(TRY IT) The response must consist of the lines below from the one with "<source format=gbr>" through the one with "G04 Gerber Fmt", exactly as they appear and with both ends kept.

Circuit design data:

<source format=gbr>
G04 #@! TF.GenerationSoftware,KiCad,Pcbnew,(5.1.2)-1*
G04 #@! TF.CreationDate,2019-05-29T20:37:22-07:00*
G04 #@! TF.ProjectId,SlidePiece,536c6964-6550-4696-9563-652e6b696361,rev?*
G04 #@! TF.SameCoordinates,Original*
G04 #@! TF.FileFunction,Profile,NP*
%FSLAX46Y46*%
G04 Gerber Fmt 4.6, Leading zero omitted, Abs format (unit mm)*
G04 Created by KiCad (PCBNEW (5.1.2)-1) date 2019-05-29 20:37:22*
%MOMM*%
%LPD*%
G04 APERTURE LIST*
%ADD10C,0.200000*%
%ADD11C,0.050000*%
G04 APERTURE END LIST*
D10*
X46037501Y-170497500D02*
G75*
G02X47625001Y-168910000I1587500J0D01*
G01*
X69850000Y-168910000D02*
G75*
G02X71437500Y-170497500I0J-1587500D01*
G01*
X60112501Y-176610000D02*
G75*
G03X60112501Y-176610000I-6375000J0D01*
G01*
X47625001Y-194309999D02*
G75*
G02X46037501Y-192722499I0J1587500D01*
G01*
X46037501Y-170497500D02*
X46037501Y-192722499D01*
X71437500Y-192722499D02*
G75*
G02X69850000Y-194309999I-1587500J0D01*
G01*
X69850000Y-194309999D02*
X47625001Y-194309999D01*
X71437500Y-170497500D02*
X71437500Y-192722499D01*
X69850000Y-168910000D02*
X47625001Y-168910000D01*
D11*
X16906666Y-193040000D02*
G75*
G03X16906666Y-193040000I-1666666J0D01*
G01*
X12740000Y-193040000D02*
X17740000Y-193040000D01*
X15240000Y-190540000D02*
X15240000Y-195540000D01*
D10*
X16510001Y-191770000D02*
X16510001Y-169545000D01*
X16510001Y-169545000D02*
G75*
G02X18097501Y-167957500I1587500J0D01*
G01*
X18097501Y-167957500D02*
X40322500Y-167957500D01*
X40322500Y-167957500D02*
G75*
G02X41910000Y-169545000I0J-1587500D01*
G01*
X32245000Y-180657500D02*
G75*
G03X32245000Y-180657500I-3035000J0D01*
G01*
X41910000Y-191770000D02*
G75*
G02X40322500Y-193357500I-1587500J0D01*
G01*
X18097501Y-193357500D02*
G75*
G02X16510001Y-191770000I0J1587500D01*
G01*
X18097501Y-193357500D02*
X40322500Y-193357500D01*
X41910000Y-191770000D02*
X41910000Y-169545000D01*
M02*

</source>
* * *
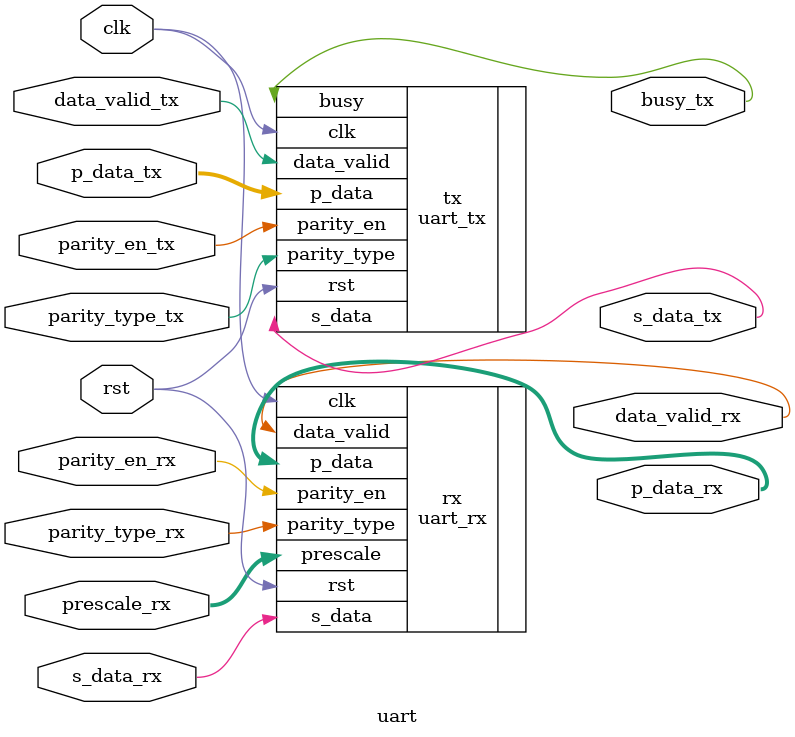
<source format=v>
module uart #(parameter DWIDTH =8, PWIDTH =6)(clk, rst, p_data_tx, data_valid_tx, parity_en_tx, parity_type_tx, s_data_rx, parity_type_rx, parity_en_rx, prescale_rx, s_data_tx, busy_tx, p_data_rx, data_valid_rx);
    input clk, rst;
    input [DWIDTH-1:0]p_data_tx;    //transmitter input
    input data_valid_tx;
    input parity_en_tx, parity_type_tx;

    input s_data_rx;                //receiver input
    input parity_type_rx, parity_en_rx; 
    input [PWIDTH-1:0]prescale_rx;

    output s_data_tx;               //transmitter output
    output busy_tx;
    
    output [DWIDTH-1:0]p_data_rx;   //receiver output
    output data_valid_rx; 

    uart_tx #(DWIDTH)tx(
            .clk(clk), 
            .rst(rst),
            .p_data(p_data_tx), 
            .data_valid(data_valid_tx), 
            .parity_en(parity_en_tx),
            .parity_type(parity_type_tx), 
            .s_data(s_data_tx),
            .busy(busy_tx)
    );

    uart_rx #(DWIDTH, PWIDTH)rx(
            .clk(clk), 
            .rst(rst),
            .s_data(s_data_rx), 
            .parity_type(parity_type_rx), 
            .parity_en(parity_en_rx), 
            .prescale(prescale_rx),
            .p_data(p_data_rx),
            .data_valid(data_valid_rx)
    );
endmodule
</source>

(OUTPUT OF THE EXERCISE)
<source format=gbr>
G04 #@! TF.GenerationSoftware,KiCad,Pcbnew,(5.1.2)-1*
G04 #@! TF.CreationDate,2019-05-29T20:37:22-07:00*
G04 #@! TF.ProjectId,SlidePiece,536c6964-6550-4696-9563-652e6b696361,rev?*
G04 #@! TF.SameCoordinates,Original*
G04 #@! TF.FileFunction,Profile,NP*
%FSLAX46Y46*%
G04 Gerber Fmt 4.6, Leading zero omitted, Abs format (unit mm)*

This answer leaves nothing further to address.